Clinical studies support the interest in sunitinib. In one phase Ib study that combined sunitinib with docetaxel, there were 13 partial remissions (59%) in 22 patients, according to Dr. Bergh. Of the remaining nine patients, five achieved stable disease. Importantly, there were no drug-drug interactions with docetaxel, which appeared to be rendered more active by the combination. Although the rate of side effects was substantial, Dr. Bergh speculated that this disadvantage “may actually be a surrogate marker for a good anti-cancer effect.”

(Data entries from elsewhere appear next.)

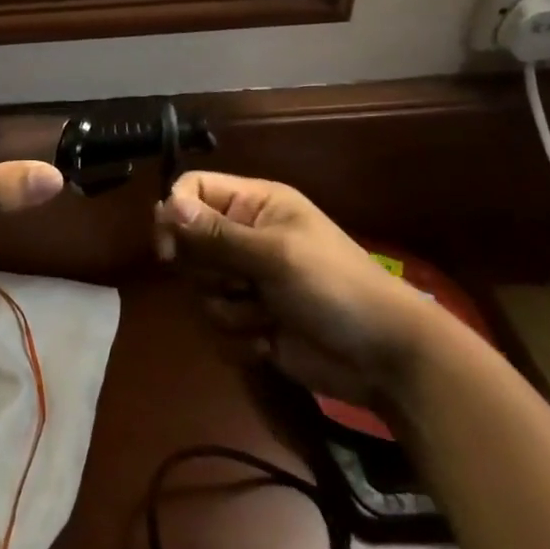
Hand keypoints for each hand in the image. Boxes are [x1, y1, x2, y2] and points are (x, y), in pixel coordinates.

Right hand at [155, 171, 437, 407]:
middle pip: (188, 244)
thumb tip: (165, 205)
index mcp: (254, 204)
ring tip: (266, 317)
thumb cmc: (335, 287)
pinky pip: (215, 326)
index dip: (175, 215)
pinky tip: (269, 342)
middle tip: (242, 284)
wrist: (384, 358)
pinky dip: (238, 338)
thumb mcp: (276, 255)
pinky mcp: (249, 321)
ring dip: (228, 310)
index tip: (169, 250)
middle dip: (209, 273)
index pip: (193, 190)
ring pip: (198, 289)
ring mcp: (246, 280)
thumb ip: (217, 235)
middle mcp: (244, 236)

The results of this study and a subsequent phase II study also evaluating the combination of sunitinib and docetaxel in solid tumours have been sufficiently compelling that a phase III trial comparing docetaxel alone to docetaxel plus sunitinib is now enrolling patients. Sunitinib is already approved in renal cell carcinoma and in gastrointestinal stromal tumours. Although experimental studies have associated it with significant activity against breast cancers, the real promise is believed to be its ability to enhance the activity of cytotoxic agents. Due to a broad range of molecular targets, sunitinib and other newer targeted drugs promise a different and potentially greater activity profile than targeted agents already in current use.

Summary

In hormone receptor-positive breast cancer, the introduction of AIs appears to build on the benefits previously associated with tamoxifen. Whether used as a switch strategy after two to three years of tamoxifen or as an upfront therapy in place of tamoxifen, outcome has been improved in several trials, including a survival benefit in the multinational trial with exemestane. In targeted therapy, newer anti-angiogenesis drugs such as sunitinib may also build on the benefits associated with the initial targeted drugs. By aiming at a broader array of targets, these may do better in inhibiting redundant signalling pathways. Current studies with both AIs and targeted therapies are poised to redefine optimal care.